**Aim**
Write out every line of the records below word for word, leaving out the pictures.

(Extracted data entries)
>>>
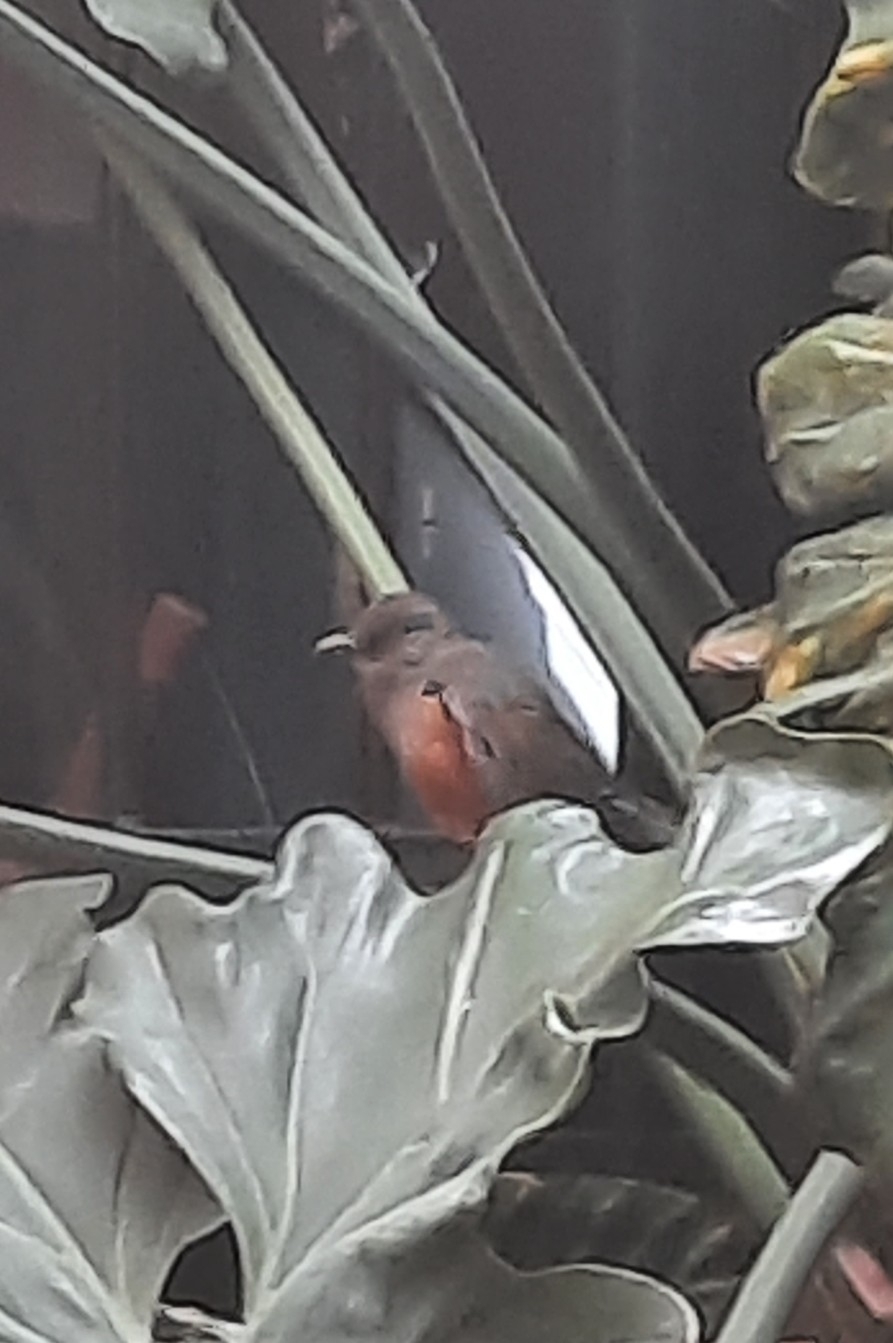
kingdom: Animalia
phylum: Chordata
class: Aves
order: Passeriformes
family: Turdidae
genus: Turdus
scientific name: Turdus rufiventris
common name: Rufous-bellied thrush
<<<
**The result**
kingdom: Animalia
phylum: Chordata
class: Aves
order: Passeriformes
family: Turdidae
genus: Turdus
scientific name: Turdus rufiventris
common name: Rufous-bellied thrush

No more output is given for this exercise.